For deterministic results, fix the first sampled point index by passing the start_idx
parameter.
kdline_fps_samples_idx = fpsample.bucket_fps_kdline_sampling(pc, 1024, h=3, start_idx=0)
OR set the random seed before calling the function.
np.random.seed(42)
Setup:
- CPU: Intel(R) Core(TM) i9-10940X CPU @ 3.30GHz
- RAM: 128 GiB
- SYSTEM: Ubuntu 22.04.3 LTS
Run benchmark:
pytest bench/ --benchmark-columns=mean,stddev --benchmark-sort=mean
Results:
---------------- benchmark '1024 of 4096': 7 tests -----------------
Name (time in ms) Mean StdDev
--------------------------------------------------------------------
test_bucket_fps_kdline_4k_h5 1.9469 (1.0) 0.0354 (1.54)
test_bucket_fps_kdline_4k_h3 2.0028 (1.03) 0.0750 (3.27)
test_fps_npdu_4k 3.3361 (1.71) 0.0229 (1.0)
test_bucket_fps_kdline_4k_h7 3.6899 (1.90) 0.0548 (2.39)
test_bucket_fps_kdtree_4k 6.5072 (3.34) 0.4018 (17.52)
test_fps_npdu_kdtree_4k 12.3689 (6.35) 0.0380 (1.66)
test_vanilla_fps_4k 14.1073 (7.25) 0.4171 (18.20)

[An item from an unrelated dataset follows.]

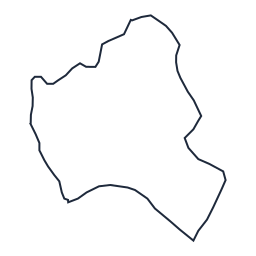 outline of Thaechon, P'yŏngan-bukto, North Korea
{"feature_id": "82179303B82011588476807", "entity_name": "Thaechon", "entity_type": "district", "adm_level": 2, "iso_a3": "PRK", "parent_name": "North Korea", "parent_adm1": "P'yŏngan-bukto", "projection": "mercator", "projection_center": [125.154, 40.185], "detail": "fine", "context": "isolated", "style": "outline", "palette": "slate", "viewbox_px": 256, "rotation_deg": 0, "n_neighbors": 0, "source": "geoboundaries", "source_scale": "gbopen_adm2", "svg_char_len": 950}
<svg xmlns="http://www.w3.org/2000/svg" viewBox="0 0 256 256"><path d="M130.8,19.9L124.0,34.2L108.4,41.0L102.1,44.4L100.4,53.1L98.7,61.7L95.4,66.9L86.1,66.8L80.0,63.3L72.2,68.4L65.8,75.3L58.0,80.4L53.2,83.8L47.1,83.8L41.0,76.8L34.8,76.8L31.6,80.2L31.5,88.8L32.8,97.5L32.6,106.1L30.9,114.8L30.7,123.4L30.4,123.6L35.7,134.3L39.4,143.0L39.4,150.4L40.7,152.9L44.4,160.3L48.1,166.5L54.3,175.1L59.3,181.3L61.8,192.4L64.3,198.6L68.0,199.9L68.2,202.3L77.9,198.6L86.6,192.4L99.0,186.3L110.2,185.0L127.6,187.5L135.0,190.0L147.4,198.6L154.9,208.5L169.8,220.9L179.7,229.5L193.4,240.6L198.3,230.8L207.0,219.6L213.2,207.3L220.7,191.2L222.1,188.1L225.6,180.1L223.2,171.4L209.5,164.0L198.3,159.1L188.4,147.9L184.7,138.0L193.4,129.3L198.3,120.7L201.2,116.0L193.8,100.4L187.8,91.7L180.4,77.9L177.5,70.9L176.1,62.3L176.2,55.4L179.6,45.0L172.1,32.8L166.0,25.9L158.4,20.6L150.8,15.4L141.4,17.0L132.1,20.4L130.8,19.9Z" fill="none" stroke="#1e293b" stroke-width="2"/></svg>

--------------------------------------------------------------------
----------------- benchmark '4096 of 50000': 7 tests -----------------
Name (time in ms) Mean StdDev
----------------------------------------------------------------------
test_bucket_fps_kdline_50k_h7 25.7244 (1.0) 0.5605 (1.0)
test_bucket_fps_kdline_50k_h5 30.0820 (1.17) 0.5973 (1.07)
test_bucket_fps_kdline_50k_h3 59.9939 (2.33) 1.0208 (1.82)
test_bucket_fps_kdtree_50k 98.2151 (3.82) 5.1610 (9.21)
test_fps_npdu_50k 129.3240 (5.03) 0.5638 (1.01)
test_fps_npdu_kdtree_50k 287.4457 (11.17) 8.5040 (15.17)
test_vanilla_fps_50k 794.4958 (30.88) 5.2105 (9.30)
----------------------------------------------------------------------
------------------- benchmark '50000 of 100000': 7 tests -------------------
Name (time in ms) Mean StdDev
----------------------------------------------------------------------------
test_bucket_fps_kdline_100k_h7 247.6833 (1.0) 4.8640 (6.85)
test_bucket_fps_kdline_100k_h5 393.8612 (1.59) 3.8099 (5.37)
test_bucket_fps_kdtree_100k 419.4466 (1.69) 8.5836 (12.09)
test_bucket_fps_kdline_100k_h9 437.0670 (1.76) 2.8537 (4.02)
test_fps_npdu_100k 2,990.6574 (12.07) 0.7101 (1.0)
test_fps_npdu_kdtree_100k 4,236.8786 (17.11) 3.3208 (4.68)
test_vanilla_fps_100k 20,131.7747 (81.28) 155.4407 (218.91)
----------------------------------------------------------------------------
The nearest-point-distance-updating (NPDU) heuristic strategy is proposed in the following paper:
@INPROCEEDINGS{Li2022adjust,
author={Li, Jingtao and Zhou, Jian and Xiong, Yan and Chen, Xing and Chakrabarti, Chaitali},
booktitle={2022 IEEE Workshop on Signal Processing Systems (SiPS)},
title={An Adjustable Farthest Point Sampling Method for Approximately-sorted Point Cloud Data},
year={2022},
volume={},
number={},
pages={1-6},
doi={10.1109/SiPS55645.2022.9919246}
}
Bucket-based farthest point sampling (QuickFPS) is proposed in the following paper. The implementation is based on the author's Repo. To port the implementation to other C++ program, check this for details.
@article{han2023quickfps,
title={QuickFPS: Architecture and Algorithm Co-Design for Farthest Point Sampling in Large-Scale Point Clouds},
author={Han, Meng and Wang, Liang and Xiao, Limin and Zhang, Hao and Zhang, Chenhao and Xu, Xiangrong and Zhu, Jianfeng},
journal={IEEE Transactions on Computer-Aided Design of Integrated Circuits and Systems},
year={2023},
publisher={IEEE}
}
Thanks to the authors for their great work.